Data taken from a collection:
- - - -

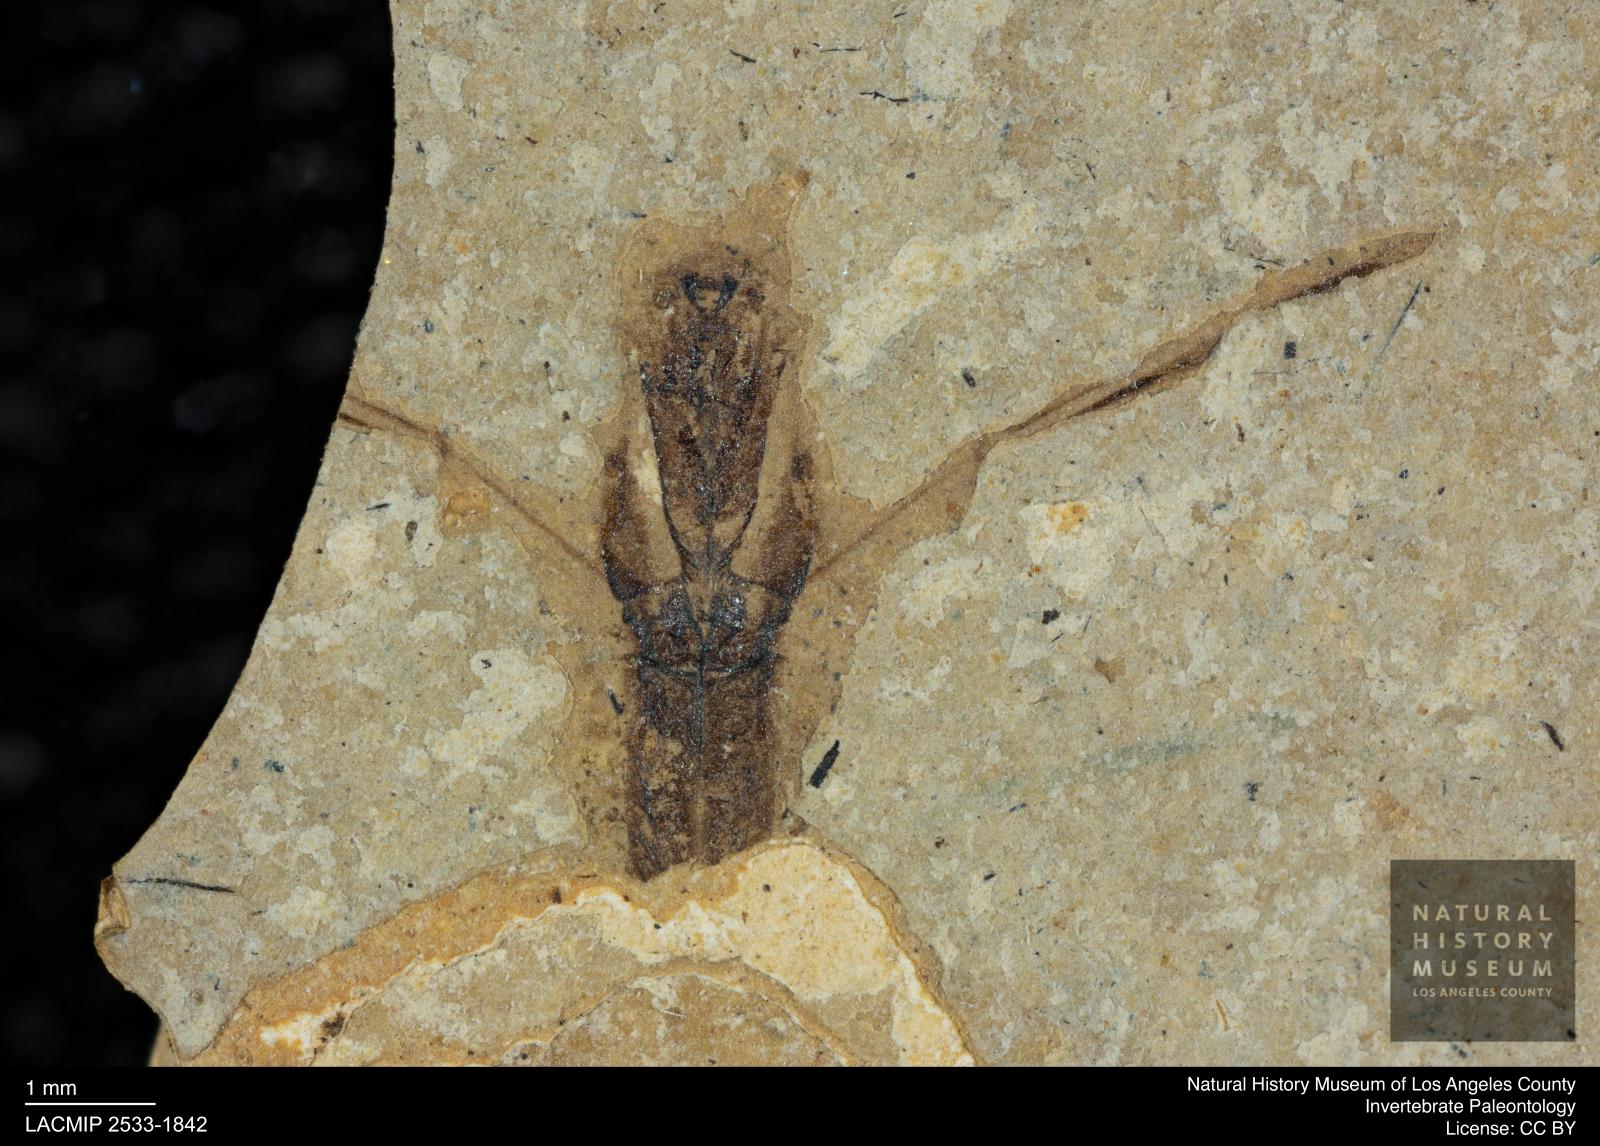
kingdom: Animalia
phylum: Arthropoda
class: Insecta
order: Hemiptera
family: Notonectidae
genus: Notonecta
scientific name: Notonecta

- - - -

**PROMPT**:
Convert the text lines of all the records above into a JSON list of strings, with one string per line and no blank lines. Leave the pictures out.

**EXERCISE RESPONSE**:
[
  "kingdom: Animalia",
  "phylum: Arthropoda",
  "class: Insecta",
  "order: Hemiptera",
  "family: Notonectidae",
  "genus: Notonecta",
  "scientific name: Notonecta"
]